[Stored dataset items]
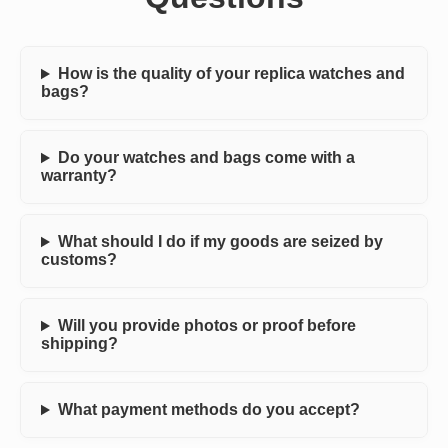
How is the quality of your replica watches and
bags?
Do your watches and bags come with a
warranty?
What should I do if my goods are seized by
customs?
Will you provide photos or proof before
shipping?
What payment methods do you accept?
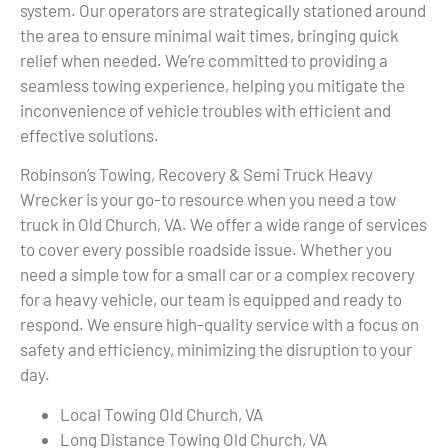
system. Our operators are strategically stationed around
the area to ensure minimal wait times, bringing quick
relief when needed. We’re committed to providing a
seamless towing experience, helping you mitigate the
inconvenience of vehicle troubles with efficient and
effective solutions.
Robinson’s Towing, Recovery & Semi Truck Heavy
Wrecker is your go-to resource when you need a tow
truck in Old Church, VA. We offer a wide range of services
to cover every possible roadside issue. Whether you
need a simple tow for a small car or a complex recovery
for a heavy vehicle, our team is equipped and ready to
respond. We ensure high-quality service with a focus on
safety and efficiency, minimizing the disruption to your
day.
Local Towing Old Church, VA
Long Distance Towing Old Church, VA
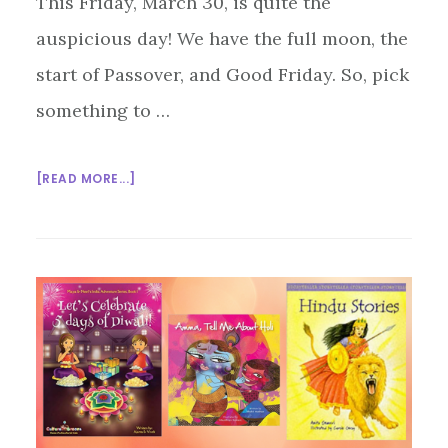
This Friday, March 30, is quite the
auspicious day! We have the full moon, the
start of Passover, and Good Friday. So, pick
something to …
ABOUT
[READ MORE...]
GET
THEE
TO
A
SEDER!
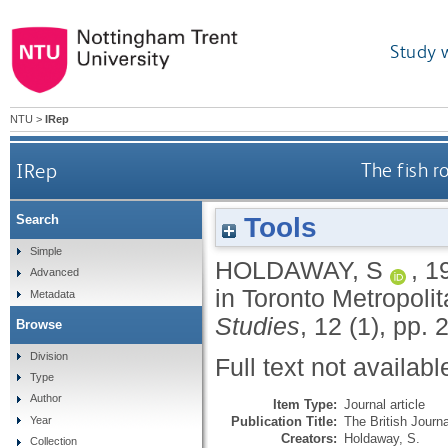
Study 
NTU
>
IRep
IRep
The fish r
Tools
Search
Simple
HOLDAWAY, S
,
1
Advanced
in Toronto Metropoli
Metadata
Studies
, 12 (1), pp.
Browse
Division
Full text not availabl
Type
Author
Item Type:
Journal article
Publication Title:
The British Journ
Year
Creators:
Holdaway, S.
Collection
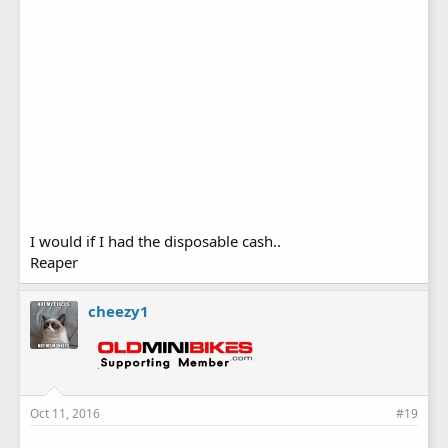
I would if I had the disposable cash..
Reaper
cheezy1
Oct 11, 2016
#19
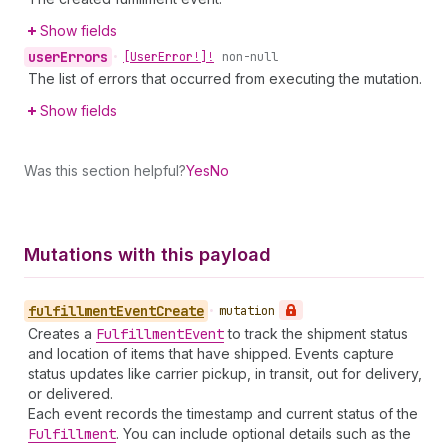
Show fields
user
Errors
•
[User
Error!]!
non-null
The list of errors that occurred from executing the mutation.
Show fields
Was this section helpful?
Yes
No
Mutations with this payload
fulfillment
Event
Create
•
mutation
Creates a
Fulfillment
Event
to track the shipment status
and location of items that have shipped. Events capture
status updates like carrier pickup, in transit, out for delivery,
or delivered.
Each event records the timestamp and current status of the
Fulfillment
. You can include optional details such as the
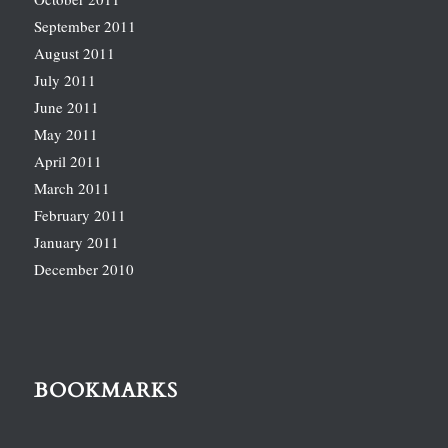
September 2011
August 2011
July 2011
June 2011
May 2011
April 2011
March 2011
February 2011
January 2011
December 2010
BOOKMARKS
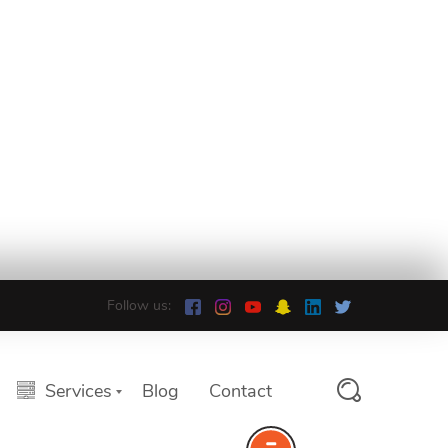
Follow us:
Services
Blog
Contact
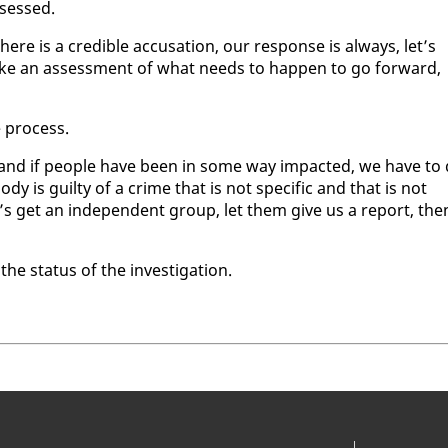
­sessed.
there is a cred­i­ble ac­cu­sa­tion, our re­sponse is al­ways, let’s
 make an as­sess­ment of what needs to hap­pen to go for­ward,
e process.
 and if peo­ple have been in some way im­pact­ed, we have to
y is guilty of a crime that is not spe­cif­ic and that is not
s get an in­de­pen­dent group, let them give us a re­port, the
 sta­tus of the in­ves­ti­ga­tion.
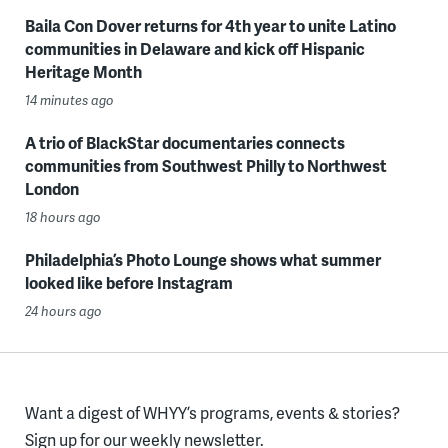
Baila Con Dover returns for 4th year to unite Latino
communities in Delaware and kick off Hispanic
Heritage Month
14 minutes ago
A trio of BlackStar documentaries connects
communities from Southwest Philly to Northwest
London
18 hours ago
Philadelphia’s Photo Lounge shows what summer
looked like before Instagram
24 hours ago
Want a digest of WHYY’s programs, events & stories?
Sign up for our weekly newsletter.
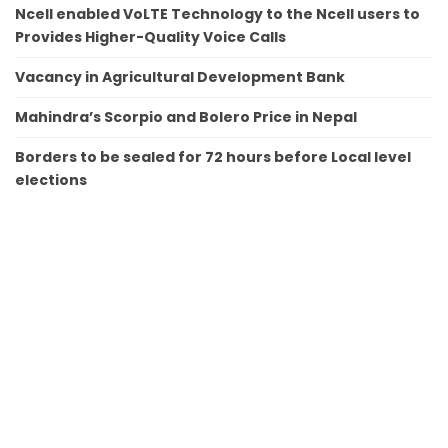
Ncell enabled VoLTE Technology to the Ncell users to
Provides Higher-Quality Voice Calls
Vacancy in Agricultural Development Bank
Mahindra’s Scorpio and Bolero Price in Nepal
Borders to be sealed for 72 hours before Local level
elections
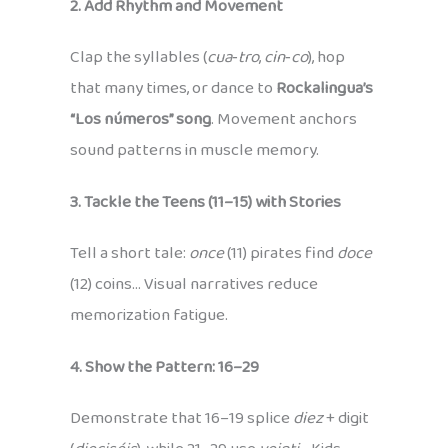
2. Add Rhythm and Movement
Clap the syllables (
cua‑tro
,
cin‑co
), hop
that many times, or dance to
Rockalingua’s
“Los números” song
. Movement anchors
sound patterns in muscle memory.
3. Tackle the Teens (11–15) with Stories
Tell a short tale:
once
(11) pirates find
doce
(12) coins… Visual narratives reduce
memorization fatigue.
4. Show the Pattern: 16–29
Demonstrate that 16–19 splice
diez
+ digit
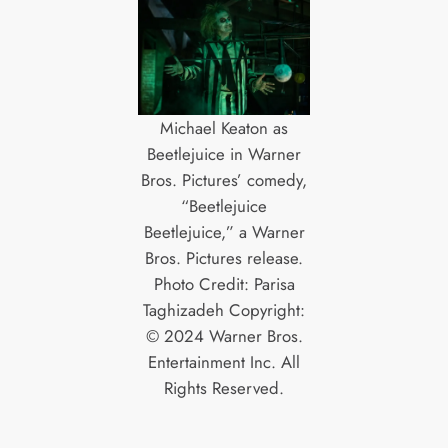
Michael Keaton as
Beetlejuice in Warner
Bros. Pictures’ comedy,
“Beetlejuice
Beetlejuice,” a Warner
Bros. Pictures release.
Photo Credit: Parisa
Taghizadeh Copyright:
© 2024 Warner Bros.
Entertainment Inc. All
Rights Reserved.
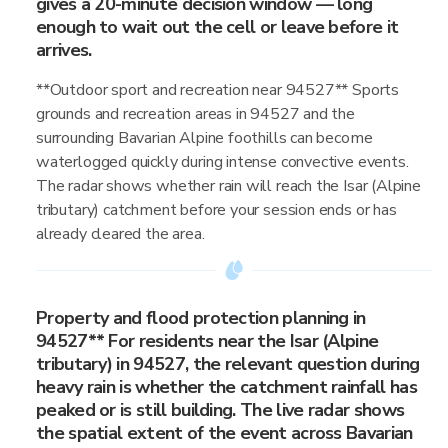
gives a 20-minute decision window — long
enough to wait out the cell or leave before it
arrives.
**Outdoor sport and recreation near 94527** Sports
grounds and recreation areas in 94527 and the
surrounding Bavarian Alpine foothills can become
waterlogged quickly during intense convective events.
The radar shows whether rain will reach the Isar (Alpine
tributary) catchment before your session ends or has
already cleared the area.
Property and flood protection planning in
94527** For residents near the Isar (Alpine
tributary) in 94527, the relevant question during
heavy rain is whether the catchment rainfall has
peaked or is still building. The live radar shows
the spatial extent of the event across Bavarian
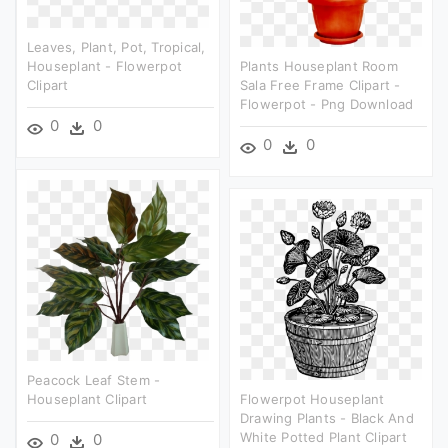
Leaves, Plant, Pot, Tropical,
Houseplant - Flowerpot
Plants Houseplant Room
Clipart
Sala Free Frame Clipart -
Flowerpot - Png Download
0
0
0
0
Peacock Leaf Stem -
Houseplant Clipart
Flowerpot Houseplant
Drawing Plants - Black And
White Potted Plant Clipart
0
0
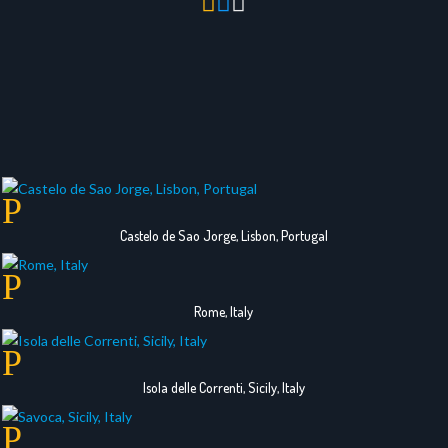



Castelo de Sao Jorge, Lisbon, Portugal
Rome, Italy
Isola delle Correnti, Sicily, Italy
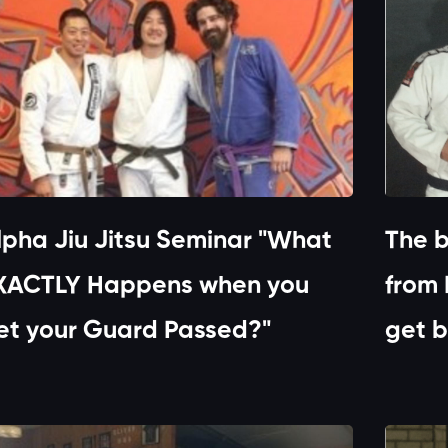
lpha Jiu Jitsu Seminar "What
The b
XACTLY Happens when you
from 
et your Guard Passed?"
get b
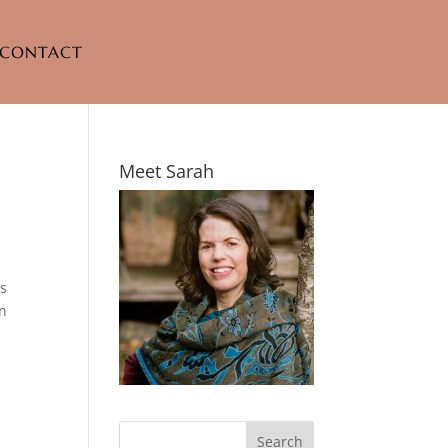
CONTACT
Meet Sarah
as
in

## Work instructions
Rewrite all of the material above, replacing each "Flowerpot" with "Planter" and keeping everything else unchanged. Omit the pictures.

## The completed task
How is the quality of your replica watches and
bags?
Do your watches and bags come with a
warranty?
What should I do if my goods are seized by
customs?
Will you provide photos or proof before
shipping?
What payment methods do you accept?
system. Our operators are strategically stationed around
the area to ensure minimal wait times, bringing quick
relief when needed. We’re committed to providing a
seamless towing experience, helping you mitigate the
inconvenience of vehicle troubles with efficient and
effective solutions.
Robinson’s Towing, Recovery & Semi Truck Heavy
Wrecker is your go-to resource when you need a tow
truck in Old Church, VA. We offer a wide range of services
to cover every possible roadside issue. Whether you
need a simple tow for a small car or a complex recovery
for a heavy vehicle, our team is equipped and ready to
respond. We ensure high-quality service with a focus on
safety and efficiency, minimizing the disruption to your
day.
Local Towing Old Church, VA
Long Distance Towing Old Church, VA
This Friday, March 30, is quite the
auspicious day! We have the full moon, the
start of Passover, and Good Friday. So, pick
something to …
ABOUT
[READ MORE...]
GET
THEE
TO
A
SEDER!
Study 
NTU
>
IRep
IRep
The fish r
Tools
Search
Simple
HOLDAWAY, S
,
1
Advanced
in Toronto Metropoli
Metadata
Studies
, 12 (1), pp.
Browse
Division
Full text not availabl
Type
Author
Item Type:
Journal article
Publication Title:
The British Journ
Year
Creators:
Holdaway, S.
Collection
I would if I had the disposable cash..
Reaper
cheezy1
Oct 11, 2016
#19
Show fields
user
Errors
•
[User
Error!]!
non-null
The list of errors that occurred from executing the mutation.
Show fields
Was this section helpful?
Yes
No
Mutations with this payload
fulfillment
Event
Create
•
mutation
Creates a
Fulfillment
Event
to track the shipment status
and location of items that have shipped. Events capture
status updates like carrier pickup, in transit, out for delivery,
or delivered.
Each event records the timestamp and current status of the
Fulfillment
. You can include optional details such as the
September 2011
August 2011
July 2011
June 2011
May 2011
April 2011
March 2011
February 2011
January 2011
December 2010
BOOKMARKS
Follow us:
Services
Blog
Contact
­sessed.
there is a cred­i­ble ac­cu­sa­tion, our re­sponse is al­ways, let’s
 make an as­sess­ment of what needs to hap­pen to go for­ward,
e process.
 and if peo­ple have been in some way im­pact­ed, we have to
y is guilty of a crime that is not spe­cif­ic and that is not
s get an in­de­pen­dent group, let them give us a re­port, the
 sta­tus of the in­ves­ti­ga­tion.
Baila Con Dover returns for 4th year to unite Latino
communities in Delaware and kick off Hispanic
Heritage Month
14 minutes ago
A trio of BlackStar documentaries connects
communities from Southwest Philly to Northwest
London
18 hours ago
Philadelphia’s Photo Lounge shows what summer
looked like before Instagram
24 hours ago
Want a digest of WHYY’s programs, events & stories?
Sign up for our weekly newsletter.
Ncell enabled VoLTE Technology to the Ncell users to
Provides Higher-Quality Voice Calls
Vacancy in Agricultural Development Bank
Mahindra’s Scorpio and Bolero Price in Nepal
Borders to be sealed for 72 hours before Local level
elections
2. Add Rhythm and Movement
Clap the syllables (
cua‑tro
,
cin‑co
), hop
that many times, or dance to
Rockalingua’s
“Los números” song
. Movement anchors
sound patterns in muscle memory.
3. Tackle the Teens (11–15) with Stories
Tell a short tale:
once
(11) pirates find
doce
(12) coins… Visual narratives reduce
memorization fatigue.
4. Show the Pattern: 16–29
Demonstrate that 16–19 splice
diez
+ digit
Michael Keaton as
Beetlejuice in Warner
Bros. Pictures’ comedy,
“Beetlejuice
Beetlejuice,” a Warner
Bros. Pictures release.
Photo Credit: Parisa
Taghizadeh Copyright:
© 2024 Warner Bros.
Entertainment Inc. All
Rights Reserved.
gives a 20-minute decision window — long
enough to wait out the cell or leave before it
arrives.
**Outdoor sport and recreation near 94527** Sports
grounds and recreation areas in 94527 and the
surrounding Bavarian Alpine foothills can become
waterlogged quickly during intense convective events.
The radar shows whether rain will reach the Isar (Alpine
tributary) catchment before your session ends or has
already cleared the area.
Property and flood protection planning in
94527** For residents near the Isar (Alpine
tributary) in 94527, the relevant question during
heavy rain is whether the catchment rainfall has
peaked or is still building. The live radar shows
the spatial extent of the event across Bavarian
Leaves, Plant, Pot, Tropical,
Houseplant - Planter
Plants Houseplant Room
Clipart
Sala Free Frame Clipart -
Planter - Png Download
0
0
0
0
Peacock Leaf Stem -
Houseplant Clipart
Planter Houseplant
Drawing Plants - Black And
White Potted Plant Clipart
0
0



Castelo de Sao Jorge, Lisbon, Portugal
Rome, Italy
Isola delle Correnti, Sicily, Italy
lpha Jiu Jitsu Seminar "What
The b
XACTLY Happens when you
from 
et your Guard Passed?"
get b
CONTACT
Meet Sarah
as
in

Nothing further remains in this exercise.